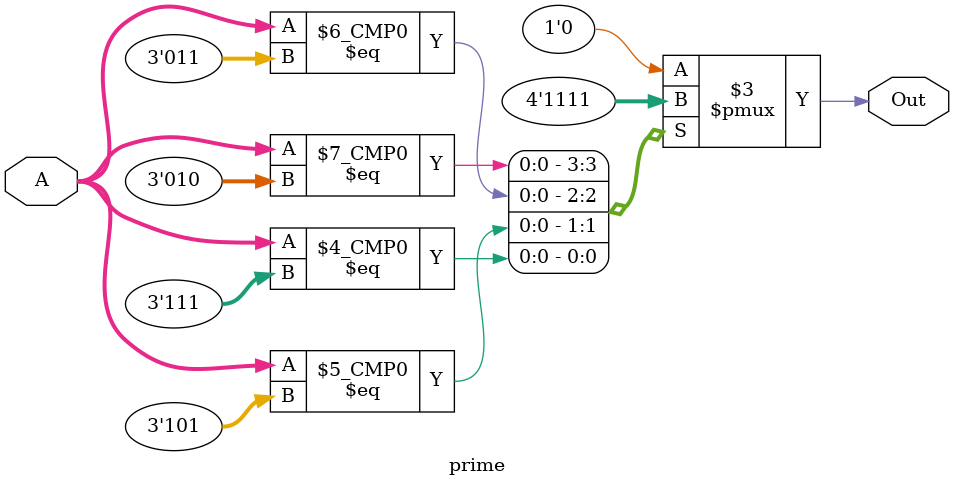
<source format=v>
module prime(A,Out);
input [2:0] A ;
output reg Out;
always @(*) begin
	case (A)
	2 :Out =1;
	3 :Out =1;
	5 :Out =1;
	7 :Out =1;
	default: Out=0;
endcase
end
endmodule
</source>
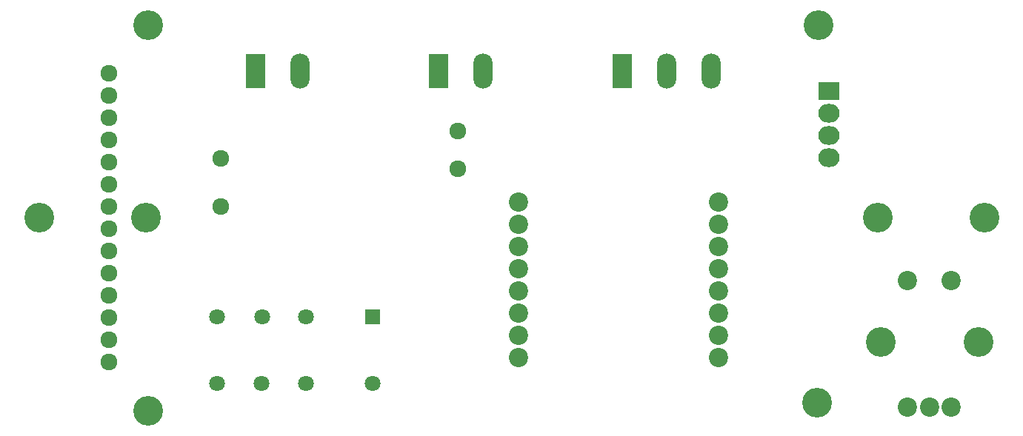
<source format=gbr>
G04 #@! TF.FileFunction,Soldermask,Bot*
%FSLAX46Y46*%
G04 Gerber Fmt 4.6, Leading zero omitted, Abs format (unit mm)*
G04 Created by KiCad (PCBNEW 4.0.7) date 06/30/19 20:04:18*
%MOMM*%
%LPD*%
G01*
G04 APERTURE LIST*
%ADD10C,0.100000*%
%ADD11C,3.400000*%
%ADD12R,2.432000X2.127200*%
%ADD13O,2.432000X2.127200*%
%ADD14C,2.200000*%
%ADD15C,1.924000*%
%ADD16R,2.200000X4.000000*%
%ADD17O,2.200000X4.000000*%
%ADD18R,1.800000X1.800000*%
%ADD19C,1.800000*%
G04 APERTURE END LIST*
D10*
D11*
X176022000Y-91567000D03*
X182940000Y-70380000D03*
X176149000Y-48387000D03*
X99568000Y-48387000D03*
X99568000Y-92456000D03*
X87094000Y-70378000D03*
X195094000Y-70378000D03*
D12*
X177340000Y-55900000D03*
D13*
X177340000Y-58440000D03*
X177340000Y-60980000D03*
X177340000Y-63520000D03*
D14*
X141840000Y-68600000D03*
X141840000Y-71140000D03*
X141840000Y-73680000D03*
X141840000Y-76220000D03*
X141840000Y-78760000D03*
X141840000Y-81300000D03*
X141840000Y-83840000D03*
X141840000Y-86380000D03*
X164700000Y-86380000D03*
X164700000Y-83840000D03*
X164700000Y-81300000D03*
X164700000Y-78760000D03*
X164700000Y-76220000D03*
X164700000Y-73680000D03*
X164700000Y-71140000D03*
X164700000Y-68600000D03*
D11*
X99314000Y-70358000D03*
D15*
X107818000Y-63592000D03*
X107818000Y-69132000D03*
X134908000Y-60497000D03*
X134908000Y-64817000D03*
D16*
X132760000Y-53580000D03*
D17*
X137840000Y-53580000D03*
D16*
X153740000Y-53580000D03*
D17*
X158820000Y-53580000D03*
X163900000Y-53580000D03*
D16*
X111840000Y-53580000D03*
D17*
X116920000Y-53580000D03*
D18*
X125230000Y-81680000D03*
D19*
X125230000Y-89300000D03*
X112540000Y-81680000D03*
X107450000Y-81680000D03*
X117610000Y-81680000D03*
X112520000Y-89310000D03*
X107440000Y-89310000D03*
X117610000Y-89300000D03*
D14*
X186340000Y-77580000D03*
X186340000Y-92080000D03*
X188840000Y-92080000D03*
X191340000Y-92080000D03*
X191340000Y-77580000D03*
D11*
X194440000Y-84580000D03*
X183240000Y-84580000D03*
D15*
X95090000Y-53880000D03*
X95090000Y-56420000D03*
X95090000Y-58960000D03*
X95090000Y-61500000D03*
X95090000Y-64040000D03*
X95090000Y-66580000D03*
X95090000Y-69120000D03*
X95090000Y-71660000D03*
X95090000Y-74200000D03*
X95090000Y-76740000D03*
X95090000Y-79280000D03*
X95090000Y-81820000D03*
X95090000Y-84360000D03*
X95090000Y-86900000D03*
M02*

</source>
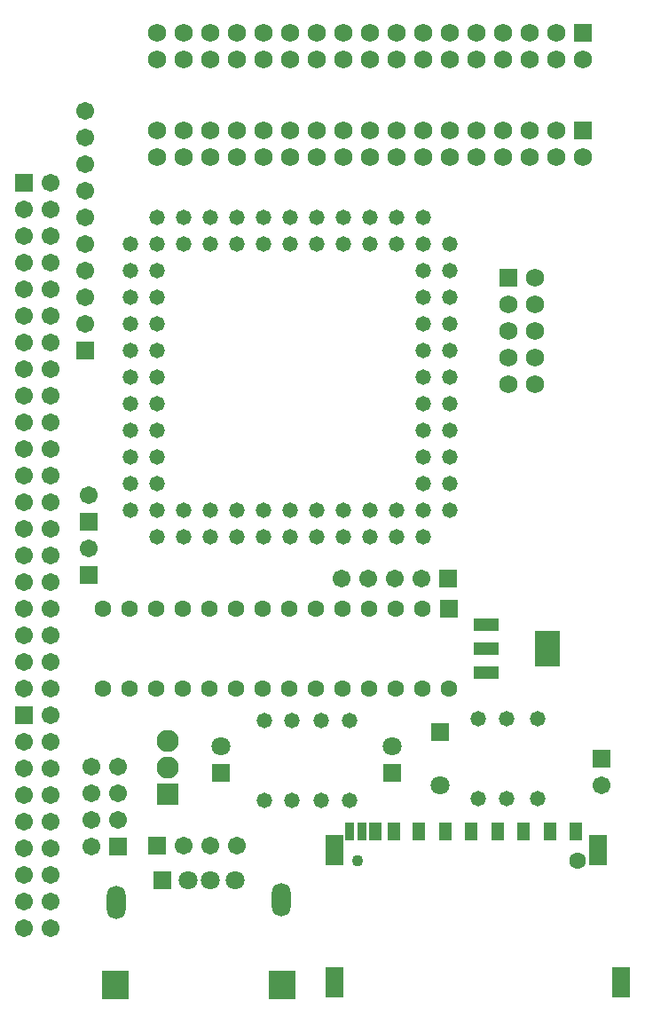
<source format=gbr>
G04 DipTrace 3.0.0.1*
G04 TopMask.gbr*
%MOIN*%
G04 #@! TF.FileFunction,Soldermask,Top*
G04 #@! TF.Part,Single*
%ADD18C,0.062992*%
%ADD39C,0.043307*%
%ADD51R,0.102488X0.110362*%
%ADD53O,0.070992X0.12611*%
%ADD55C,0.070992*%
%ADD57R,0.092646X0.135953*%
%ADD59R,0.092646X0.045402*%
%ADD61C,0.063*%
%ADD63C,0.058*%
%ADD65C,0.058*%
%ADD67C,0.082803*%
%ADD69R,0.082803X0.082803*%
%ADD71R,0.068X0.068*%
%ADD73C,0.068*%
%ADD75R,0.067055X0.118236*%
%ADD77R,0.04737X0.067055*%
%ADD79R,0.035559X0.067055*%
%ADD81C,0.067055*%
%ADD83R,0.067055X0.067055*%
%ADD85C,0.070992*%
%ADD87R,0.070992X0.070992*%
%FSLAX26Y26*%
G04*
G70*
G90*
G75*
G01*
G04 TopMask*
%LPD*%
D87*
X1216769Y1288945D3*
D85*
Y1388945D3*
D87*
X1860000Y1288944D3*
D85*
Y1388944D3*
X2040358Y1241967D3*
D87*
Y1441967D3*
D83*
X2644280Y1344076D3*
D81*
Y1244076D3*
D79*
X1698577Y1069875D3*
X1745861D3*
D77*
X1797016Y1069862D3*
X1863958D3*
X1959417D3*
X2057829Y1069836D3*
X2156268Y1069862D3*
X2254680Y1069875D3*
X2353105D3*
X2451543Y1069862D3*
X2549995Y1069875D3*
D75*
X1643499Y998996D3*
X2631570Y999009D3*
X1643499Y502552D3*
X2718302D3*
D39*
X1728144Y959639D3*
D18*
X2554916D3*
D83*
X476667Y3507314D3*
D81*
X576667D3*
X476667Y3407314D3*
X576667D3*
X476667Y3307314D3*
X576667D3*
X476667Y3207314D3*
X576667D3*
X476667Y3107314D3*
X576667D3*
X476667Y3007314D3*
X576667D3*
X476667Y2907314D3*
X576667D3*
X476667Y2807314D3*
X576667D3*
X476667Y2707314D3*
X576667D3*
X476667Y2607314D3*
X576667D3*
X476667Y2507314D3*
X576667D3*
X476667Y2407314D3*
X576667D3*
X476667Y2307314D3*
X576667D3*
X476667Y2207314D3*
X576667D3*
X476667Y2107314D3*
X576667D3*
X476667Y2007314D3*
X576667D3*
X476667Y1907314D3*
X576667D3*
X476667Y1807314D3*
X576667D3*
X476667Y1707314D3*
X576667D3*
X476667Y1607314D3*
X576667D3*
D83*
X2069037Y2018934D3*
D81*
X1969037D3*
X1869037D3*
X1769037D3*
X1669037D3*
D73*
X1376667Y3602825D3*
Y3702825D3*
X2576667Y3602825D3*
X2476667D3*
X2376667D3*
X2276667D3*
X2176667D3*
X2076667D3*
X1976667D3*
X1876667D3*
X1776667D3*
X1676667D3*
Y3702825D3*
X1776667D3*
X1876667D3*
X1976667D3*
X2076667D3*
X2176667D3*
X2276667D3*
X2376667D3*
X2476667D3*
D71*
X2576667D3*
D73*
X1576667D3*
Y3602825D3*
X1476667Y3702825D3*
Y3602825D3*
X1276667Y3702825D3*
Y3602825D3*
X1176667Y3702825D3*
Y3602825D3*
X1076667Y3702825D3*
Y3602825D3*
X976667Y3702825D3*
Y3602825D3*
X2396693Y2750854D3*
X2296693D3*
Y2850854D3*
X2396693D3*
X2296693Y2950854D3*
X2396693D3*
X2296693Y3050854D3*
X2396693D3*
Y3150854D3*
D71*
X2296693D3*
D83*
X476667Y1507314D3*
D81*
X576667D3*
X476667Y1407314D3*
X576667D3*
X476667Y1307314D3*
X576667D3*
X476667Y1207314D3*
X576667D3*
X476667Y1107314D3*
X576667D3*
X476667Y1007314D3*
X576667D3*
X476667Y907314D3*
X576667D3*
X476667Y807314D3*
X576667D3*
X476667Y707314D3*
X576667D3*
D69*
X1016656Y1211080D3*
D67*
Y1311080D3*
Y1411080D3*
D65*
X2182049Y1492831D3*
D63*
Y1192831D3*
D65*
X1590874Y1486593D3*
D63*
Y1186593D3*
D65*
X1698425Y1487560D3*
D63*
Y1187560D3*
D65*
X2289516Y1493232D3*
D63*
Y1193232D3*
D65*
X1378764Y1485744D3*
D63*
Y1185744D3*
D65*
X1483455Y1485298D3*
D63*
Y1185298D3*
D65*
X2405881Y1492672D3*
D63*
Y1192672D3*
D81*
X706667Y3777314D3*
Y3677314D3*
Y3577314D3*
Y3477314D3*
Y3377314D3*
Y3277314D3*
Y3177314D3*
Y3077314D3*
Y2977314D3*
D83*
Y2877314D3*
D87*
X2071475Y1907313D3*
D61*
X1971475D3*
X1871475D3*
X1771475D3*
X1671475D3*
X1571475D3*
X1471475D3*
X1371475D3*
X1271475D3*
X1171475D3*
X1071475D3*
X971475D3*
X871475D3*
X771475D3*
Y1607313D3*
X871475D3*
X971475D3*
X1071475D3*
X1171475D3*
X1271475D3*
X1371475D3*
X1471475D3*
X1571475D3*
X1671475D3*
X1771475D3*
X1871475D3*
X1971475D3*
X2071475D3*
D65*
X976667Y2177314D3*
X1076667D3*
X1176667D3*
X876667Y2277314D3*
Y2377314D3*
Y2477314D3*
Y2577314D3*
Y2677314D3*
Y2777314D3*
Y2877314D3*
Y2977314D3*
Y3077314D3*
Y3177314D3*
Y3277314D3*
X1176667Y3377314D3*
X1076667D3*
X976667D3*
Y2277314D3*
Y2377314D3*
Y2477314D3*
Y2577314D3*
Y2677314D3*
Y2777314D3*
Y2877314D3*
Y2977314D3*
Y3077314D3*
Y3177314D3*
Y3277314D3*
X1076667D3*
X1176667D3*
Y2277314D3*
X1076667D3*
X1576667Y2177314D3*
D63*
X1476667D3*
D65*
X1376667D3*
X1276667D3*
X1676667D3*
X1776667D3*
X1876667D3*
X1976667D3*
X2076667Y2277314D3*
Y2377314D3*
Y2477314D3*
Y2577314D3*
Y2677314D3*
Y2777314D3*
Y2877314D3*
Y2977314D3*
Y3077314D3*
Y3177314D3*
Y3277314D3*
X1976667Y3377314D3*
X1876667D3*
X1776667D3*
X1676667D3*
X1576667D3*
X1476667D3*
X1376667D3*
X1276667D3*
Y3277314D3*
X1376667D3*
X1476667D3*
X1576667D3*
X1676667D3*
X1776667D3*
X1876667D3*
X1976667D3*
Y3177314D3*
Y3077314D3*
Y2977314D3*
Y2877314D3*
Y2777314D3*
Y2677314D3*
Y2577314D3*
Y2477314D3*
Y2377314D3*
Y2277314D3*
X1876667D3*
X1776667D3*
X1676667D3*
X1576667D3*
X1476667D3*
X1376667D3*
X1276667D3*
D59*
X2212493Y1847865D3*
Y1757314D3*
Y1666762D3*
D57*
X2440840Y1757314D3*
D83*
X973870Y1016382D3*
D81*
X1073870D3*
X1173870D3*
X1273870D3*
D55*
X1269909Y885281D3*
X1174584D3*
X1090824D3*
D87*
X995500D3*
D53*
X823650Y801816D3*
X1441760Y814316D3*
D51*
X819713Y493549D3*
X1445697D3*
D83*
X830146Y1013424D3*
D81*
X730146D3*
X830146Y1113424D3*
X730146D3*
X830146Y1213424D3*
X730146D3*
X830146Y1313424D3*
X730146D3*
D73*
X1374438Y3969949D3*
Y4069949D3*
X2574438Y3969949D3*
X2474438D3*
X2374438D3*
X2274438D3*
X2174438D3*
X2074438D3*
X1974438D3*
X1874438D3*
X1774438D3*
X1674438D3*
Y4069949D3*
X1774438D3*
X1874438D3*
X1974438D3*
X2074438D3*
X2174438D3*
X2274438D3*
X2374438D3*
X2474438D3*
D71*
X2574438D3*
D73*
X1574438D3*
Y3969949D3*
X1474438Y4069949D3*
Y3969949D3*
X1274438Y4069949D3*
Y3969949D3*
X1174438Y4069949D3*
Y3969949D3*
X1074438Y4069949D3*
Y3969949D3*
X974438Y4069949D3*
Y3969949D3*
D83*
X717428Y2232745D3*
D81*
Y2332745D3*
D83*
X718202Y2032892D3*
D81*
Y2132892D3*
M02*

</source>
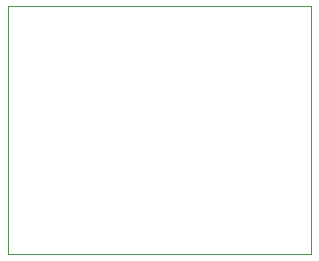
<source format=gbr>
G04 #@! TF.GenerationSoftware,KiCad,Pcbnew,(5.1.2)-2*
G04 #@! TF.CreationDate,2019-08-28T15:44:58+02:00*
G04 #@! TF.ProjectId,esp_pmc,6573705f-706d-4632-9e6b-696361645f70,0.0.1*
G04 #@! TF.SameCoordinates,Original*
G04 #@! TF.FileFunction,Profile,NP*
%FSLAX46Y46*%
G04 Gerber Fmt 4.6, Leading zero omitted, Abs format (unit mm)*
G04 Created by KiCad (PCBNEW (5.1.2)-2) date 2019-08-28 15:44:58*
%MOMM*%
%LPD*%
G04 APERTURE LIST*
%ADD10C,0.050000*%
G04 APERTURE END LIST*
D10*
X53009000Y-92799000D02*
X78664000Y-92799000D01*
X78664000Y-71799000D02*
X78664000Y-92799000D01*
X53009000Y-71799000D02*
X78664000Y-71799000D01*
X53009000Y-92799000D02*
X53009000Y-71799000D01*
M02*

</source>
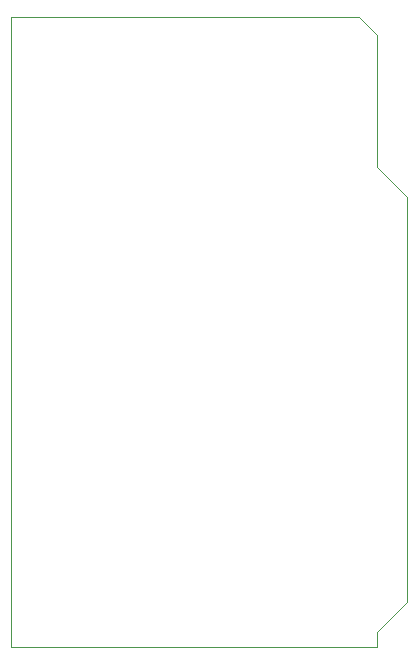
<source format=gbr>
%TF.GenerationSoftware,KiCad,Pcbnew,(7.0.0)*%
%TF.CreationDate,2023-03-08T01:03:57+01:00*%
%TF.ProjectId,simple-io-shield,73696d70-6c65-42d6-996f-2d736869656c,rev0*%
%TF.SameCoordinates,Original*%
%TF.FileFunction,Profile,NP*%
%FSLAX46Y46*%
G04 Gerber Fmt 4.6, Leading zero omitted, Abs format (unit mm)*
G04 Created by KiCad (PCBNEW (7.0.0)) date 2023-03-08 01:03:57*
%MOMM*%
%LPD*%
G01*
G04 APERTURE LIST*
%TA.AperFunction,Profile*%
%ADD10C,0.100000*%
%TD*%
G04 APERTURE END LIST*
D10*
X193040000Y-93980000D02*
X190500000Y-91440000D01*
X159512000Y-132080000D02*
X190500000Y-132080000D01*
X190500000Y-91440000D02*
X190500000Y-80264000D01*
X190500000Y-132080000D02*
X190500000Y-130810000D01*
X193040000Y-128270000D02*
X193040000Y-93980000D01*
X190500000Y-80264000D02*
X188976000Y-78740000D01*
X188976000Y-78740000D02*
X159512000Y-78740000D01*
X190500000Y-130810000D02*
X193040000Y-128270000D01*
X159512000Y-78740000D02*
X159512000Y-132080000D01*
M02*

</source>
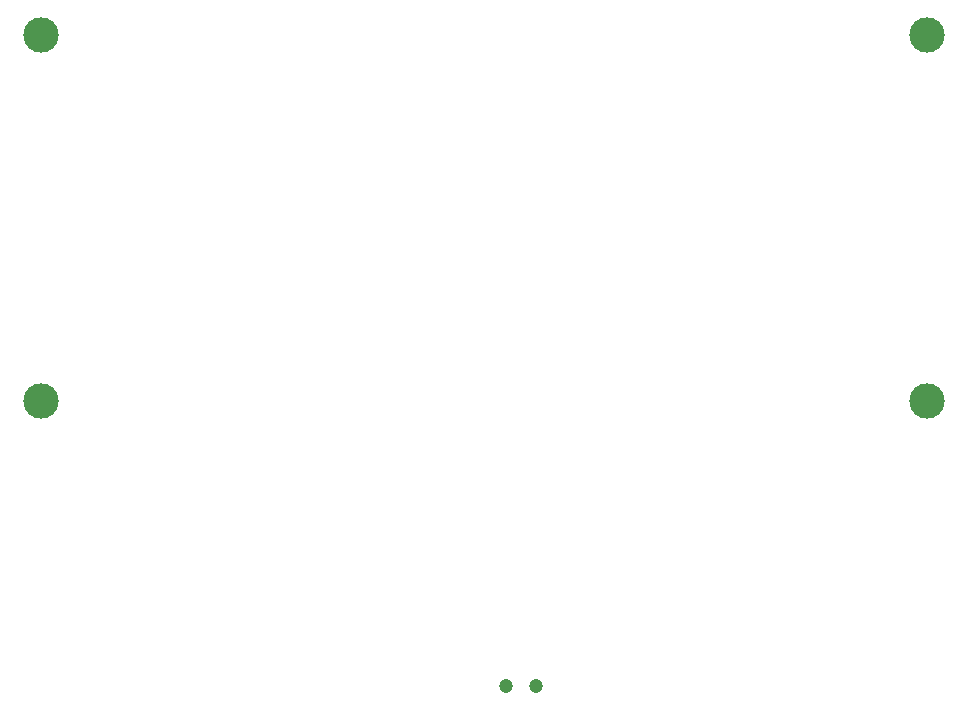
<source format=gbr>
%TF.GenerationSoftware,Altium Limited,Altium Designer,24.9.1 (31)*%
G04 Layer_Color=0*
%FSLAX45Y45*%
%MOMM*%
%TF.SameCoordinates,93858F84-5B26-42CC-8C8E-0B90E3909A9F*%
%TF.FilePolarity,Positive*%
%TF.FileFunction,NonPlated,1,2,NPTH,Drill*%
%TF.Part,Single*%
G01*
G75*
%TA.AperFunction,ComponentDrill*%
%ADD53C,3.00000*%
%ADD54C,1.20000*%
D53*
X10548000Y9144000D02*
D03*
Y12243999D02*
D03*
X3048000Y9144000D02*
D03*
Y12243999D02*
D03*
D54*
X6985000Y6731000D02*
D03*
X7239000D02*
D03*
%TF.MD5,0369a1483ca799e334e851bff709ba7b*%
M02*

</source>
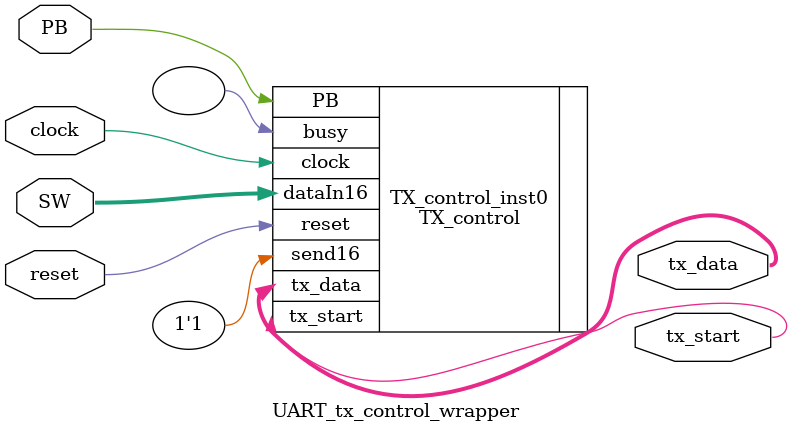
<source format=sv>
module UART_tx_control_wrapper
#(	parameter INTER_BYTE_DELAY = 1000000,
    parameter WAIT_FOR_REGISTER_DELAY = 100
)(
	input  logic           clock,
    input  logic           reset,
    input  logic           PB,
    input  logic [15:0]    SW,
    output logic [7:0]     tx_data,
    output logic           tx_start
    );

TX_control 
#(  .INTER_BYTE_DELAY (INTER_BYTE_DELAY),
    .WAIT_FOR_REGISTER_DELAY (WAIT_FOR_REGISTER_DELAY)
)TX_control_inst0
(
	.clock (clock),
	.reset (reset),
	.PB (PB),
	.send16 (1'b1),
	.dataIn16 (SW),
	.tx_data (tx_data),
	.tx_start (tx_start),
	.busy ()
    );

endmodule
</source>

EXERCISE DIRECTIONS: Only lines of the data holding the word "GenerationSoftware" go in the answer. Please copy each of them.

EXPECTED ANSWER:
G04 #@! TF.GenerationSoftware,KiCad,Pcbnew,(5.1.2)-2*
%TF.GenerationSoftware,KiCad,Pcbnew,(7.0.0)*%
%TF.GenerationSoftware,Altium Limited,Altium Designer,24.9.1 (31)*%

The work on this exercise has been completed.